[Data in this exercise — start]

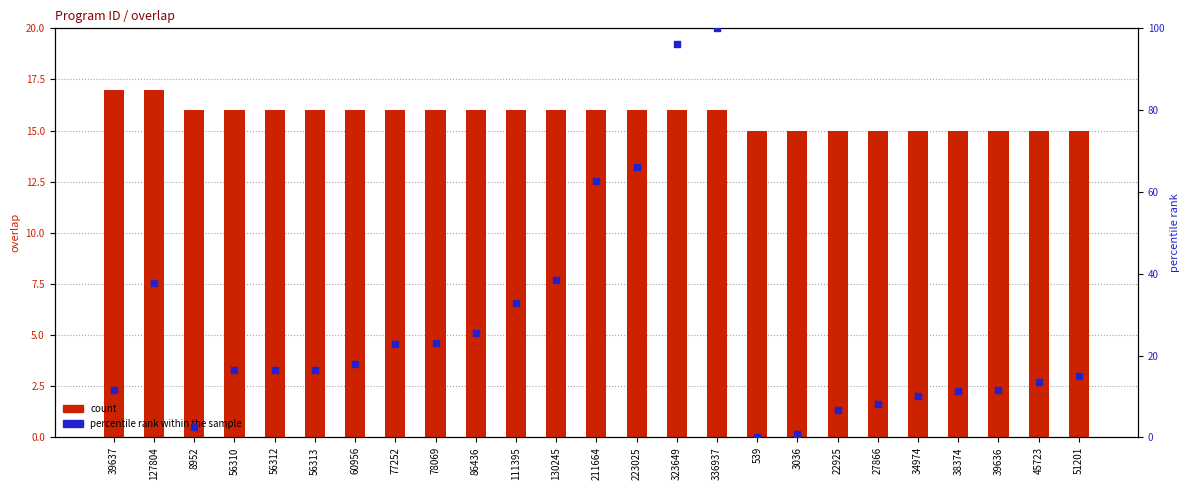

At which category is the sum across all series the highest?

336937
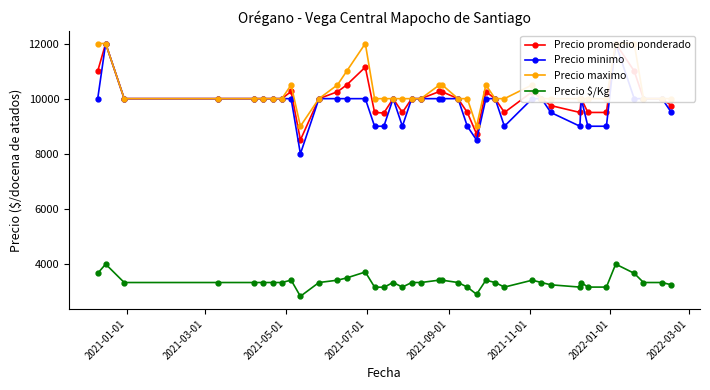

True or false: Precio $/Kg has more than 0 points higher than both neighbors.

True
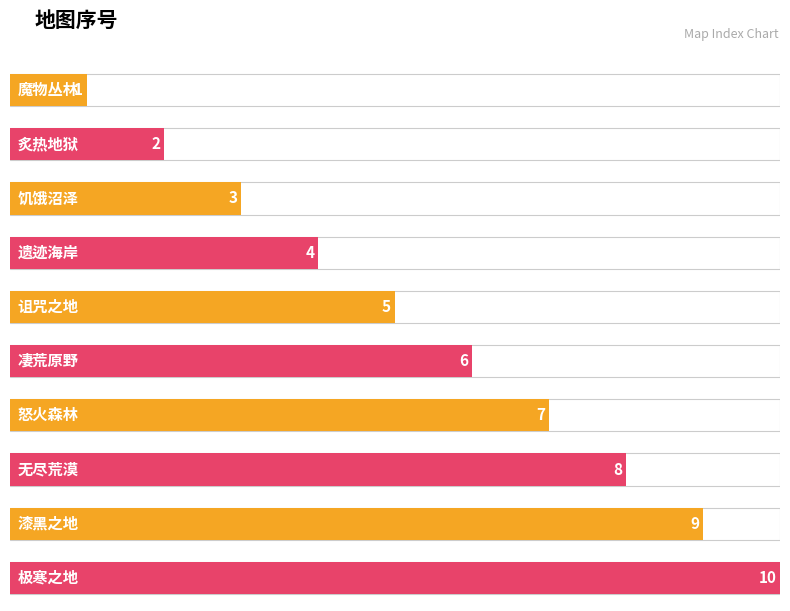

Which category has the highest value across all series?

极寒之地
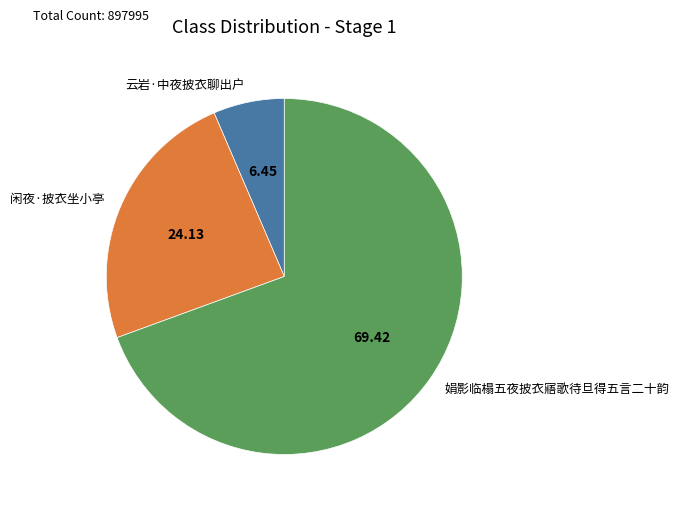

Combined, do 闲夜·披衣坐小亭 and 娟影临榻五夜披衣寤歌待旦得五言二十韵 account for over 50%?

Yes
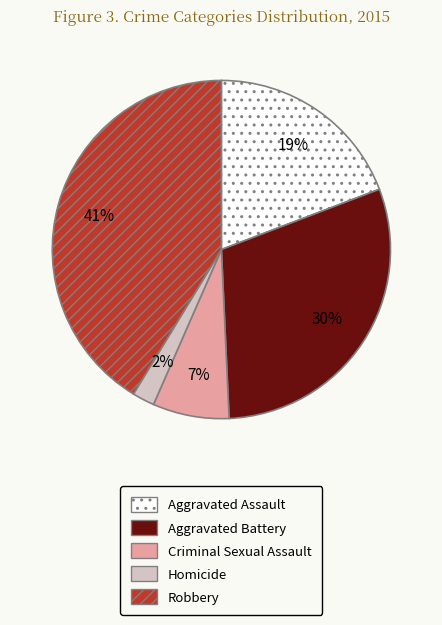

Is it true that Robbery is 41% of the pie?

True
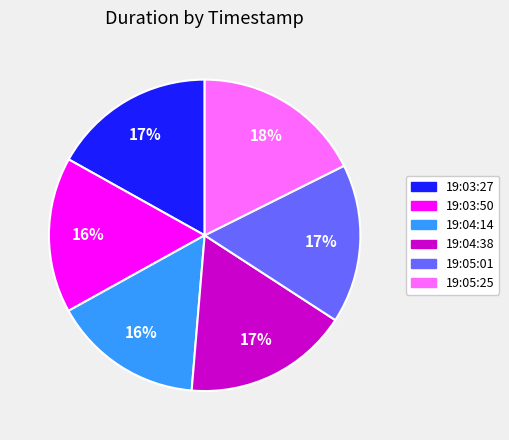

To the nearest percent, what is the average slice percentage?

17%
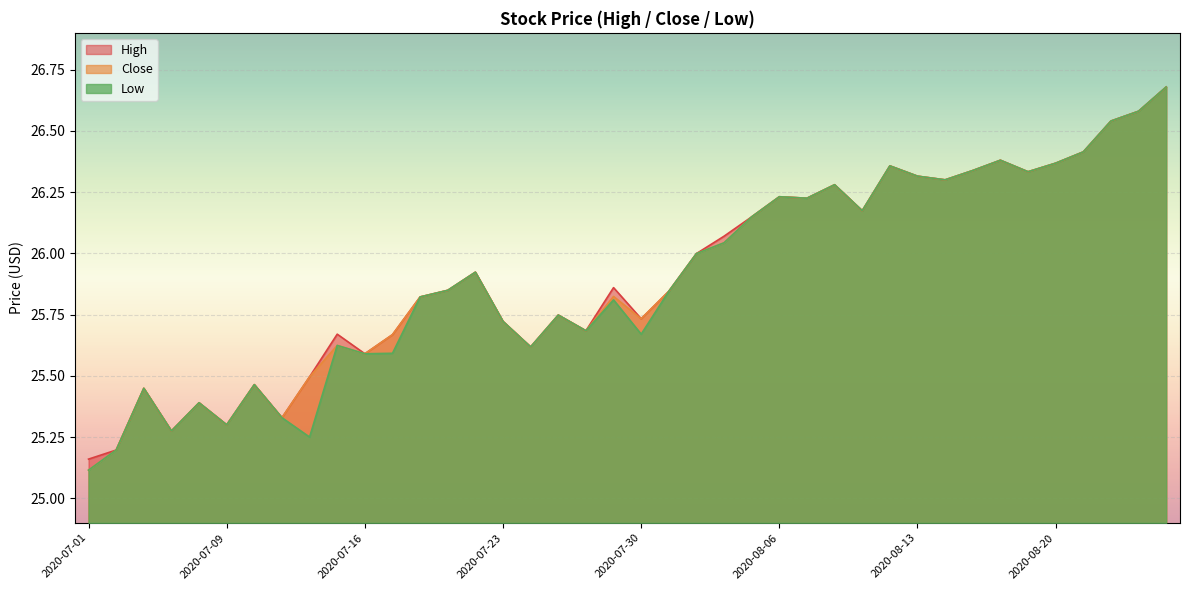

What is the minimum value shown in the chart?

25.1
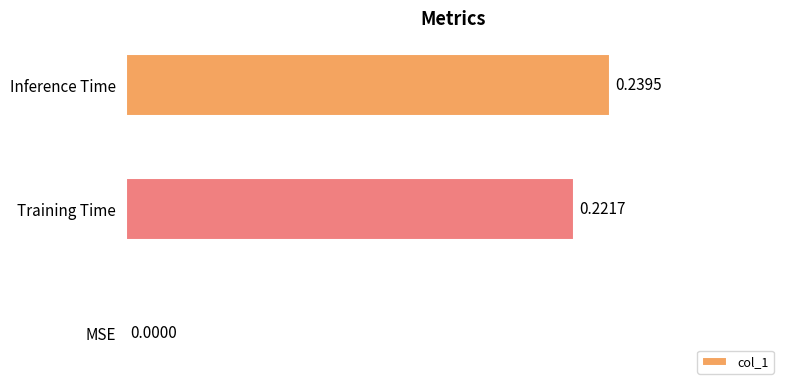

Between Inference Time and MSE, which is larger?

Inference Time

[Data in this exercise — finish]

Task to complete: Reproduce the lines verbatim, starting at the line that contains "Combined, do 闲夜·披衣坐小亭" and continuing through the end of the records. Leave the pictures out of your answer.

Answer for this exercise:
Combined, do 闲夜·披衣坐小亭 and 娟影临榻五夜披衣寤歌待旦得五言二十韵 account for over 50%?

Yes

Is it true that Robbery is 41% of the pie?

True

To the nearest percent, what is the average slice percentage?

17%

What is the minimum value shown in the chart?

25.1

Between Inference Time and MSE, which is larger?

Inference Time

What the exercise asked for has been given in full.